I have a task in Python and i run this task for first time and i want after 60 second run the same task but only one last time.

2012-04-03 22:26
by TLSK
Timer is also an option, see http://stackoverflow.com/questions/9999873/python-watch-long-running-process-alert-after-so-many-minutes/9999994#999999 - Niklas B. 2012-04-03 22:39


0

If you want something done twice with a gap, the simplest way is just to sleep for a bit:

from time import sleep

do_task()
sleep(60)
do_task()

Note that this could not be suitable if you need precisely 60 seconds.

The actual suspension time may be less than that requested because any caught signal will terminate the sleep() following execution of that signal’s catching routine. Also, the suspension time may be longer than requested by an arbitrary amount because of the scheduling of other activity in the system.

In that case, you may want to store the time before the sleep and compare to ensure the right amount of time has passed, for example, but in most cases it doesn't need to be so precise.

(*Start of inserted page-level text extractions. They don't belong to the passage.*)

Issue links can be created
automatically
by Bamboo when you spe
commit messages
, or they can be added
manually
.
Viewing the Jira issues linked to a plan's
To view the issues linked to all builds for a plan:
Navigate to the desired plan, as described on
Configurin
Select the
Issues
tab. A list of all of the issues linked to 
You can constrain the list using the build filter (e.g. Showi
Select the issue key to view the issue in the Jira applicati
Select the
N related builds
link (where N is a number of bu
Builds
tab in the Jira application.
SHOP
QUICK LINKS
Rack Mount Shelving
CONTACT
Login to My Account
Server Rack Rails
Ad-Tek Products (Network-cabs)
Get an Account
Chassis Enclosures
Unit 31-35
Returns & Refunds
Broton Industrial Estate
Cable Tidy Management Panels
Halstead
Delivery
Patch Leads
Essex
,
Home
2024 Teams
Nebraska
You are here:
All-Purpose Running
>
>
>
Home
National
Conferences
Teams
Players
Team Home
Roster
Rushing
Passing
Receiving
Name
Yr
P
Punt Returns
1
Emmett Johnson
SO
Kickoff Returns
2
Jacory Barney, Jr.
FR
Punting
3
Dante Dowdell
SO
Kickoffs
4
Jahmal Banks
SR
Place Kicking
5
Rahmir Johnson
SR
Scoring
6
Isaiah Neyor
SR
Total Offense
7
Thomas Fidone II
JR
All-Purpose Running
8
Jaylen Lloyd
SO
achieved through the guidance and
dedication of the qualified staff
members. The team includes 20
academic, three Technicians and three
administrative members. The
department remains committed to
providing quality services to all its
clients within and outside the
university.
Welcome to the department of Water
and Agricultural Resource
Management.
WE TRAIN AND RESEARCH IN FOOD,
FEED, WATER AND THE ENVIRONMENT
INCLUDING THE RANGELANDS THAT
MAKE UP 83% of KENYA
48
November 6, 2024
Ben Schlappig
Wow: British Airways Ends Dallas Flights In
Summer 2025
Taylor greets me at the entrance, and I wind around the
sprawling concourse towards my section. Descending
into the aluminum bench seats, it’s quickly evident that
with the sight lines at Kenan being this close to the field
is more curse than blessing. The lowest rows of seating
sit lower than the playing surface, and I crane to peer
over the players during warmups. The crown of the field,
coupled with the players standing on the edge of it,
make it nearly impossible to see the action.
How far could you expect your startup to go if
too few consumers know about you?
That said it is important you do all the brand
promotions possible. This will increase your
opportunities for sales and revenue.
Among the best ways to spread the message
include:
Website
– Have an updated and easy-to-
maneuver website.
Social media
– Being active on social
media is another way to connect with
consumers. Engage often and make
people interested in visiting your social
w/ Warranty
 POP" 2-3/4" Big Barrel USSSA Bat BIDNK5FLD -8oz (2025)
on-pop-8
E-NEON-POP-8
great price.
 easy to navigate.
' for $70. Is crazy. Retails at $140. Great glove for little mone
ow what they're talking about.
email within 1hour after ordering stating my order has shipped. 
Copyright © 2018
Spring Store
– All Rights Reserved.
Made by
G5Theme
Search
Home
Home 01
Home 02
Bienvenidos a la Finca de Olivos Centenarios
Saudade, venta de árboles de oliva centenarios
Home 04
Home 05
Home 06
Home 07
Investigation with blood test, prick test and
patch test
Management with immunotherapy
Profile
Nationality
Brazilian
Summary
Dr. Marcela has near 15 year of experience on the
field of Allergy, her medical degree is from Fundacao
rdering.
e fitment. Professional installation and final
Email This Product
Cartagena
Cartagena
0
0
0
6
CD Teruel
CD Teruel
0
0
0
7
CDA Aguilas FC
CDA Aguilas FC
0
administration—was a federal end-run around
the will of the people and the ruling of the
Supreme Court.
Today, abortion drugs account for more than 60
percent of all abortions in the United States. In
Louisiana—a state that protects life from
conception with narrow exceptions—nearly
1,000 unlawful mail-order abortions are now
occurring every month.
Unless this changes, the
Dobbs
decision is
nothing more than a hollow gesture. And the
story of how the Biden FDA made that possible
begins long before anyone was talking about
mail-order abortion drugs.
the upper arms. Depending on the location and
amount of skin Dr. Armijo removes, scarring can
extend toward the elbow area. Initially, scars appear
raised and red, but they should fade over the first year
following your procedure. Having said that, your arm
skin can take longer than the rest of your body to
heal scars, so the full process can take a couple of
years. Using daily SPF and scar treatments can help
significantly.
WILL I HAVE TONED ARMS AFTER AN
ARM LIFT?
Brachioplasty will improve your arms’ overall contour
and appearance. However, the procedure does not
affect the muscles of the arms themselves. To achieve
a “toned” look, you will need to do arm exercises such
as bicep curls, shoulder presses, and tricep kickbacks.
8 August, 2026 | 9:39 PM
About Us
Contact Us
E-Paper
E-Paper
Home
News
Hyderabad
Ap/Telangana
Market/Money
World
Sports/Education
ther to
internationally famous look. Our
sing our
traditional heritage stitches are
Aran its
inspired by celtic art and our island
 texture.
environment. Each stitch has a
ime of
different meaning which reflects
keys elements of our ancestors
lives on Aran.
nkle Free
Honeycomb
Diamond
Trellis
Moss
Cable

Note that this pauses execution, if you want to do this with other things going on, you will need to look into threading.

2012-04-03 22:34
by Gareth Latty
Note that the OP added the wxPython tag, so presumably this is a GUI application. Calling sleep would render the user interface frozen - Frank Niessink 2012-04-08 15:06
I missed that tag, fair enough - Gareth Latty 2012-04-08 18:57


3

Call the task directly the first time and from a timer the second time. The call to wx.CallLater will not block, so the application remains responsive while the timer is running.

do_task()
wx.CallLater(60 * 1000, do_task)

See http://www.wxpython.org/docs/api/wx.CallLater-class.html

2012-04-08 15:12
by Frank Niessink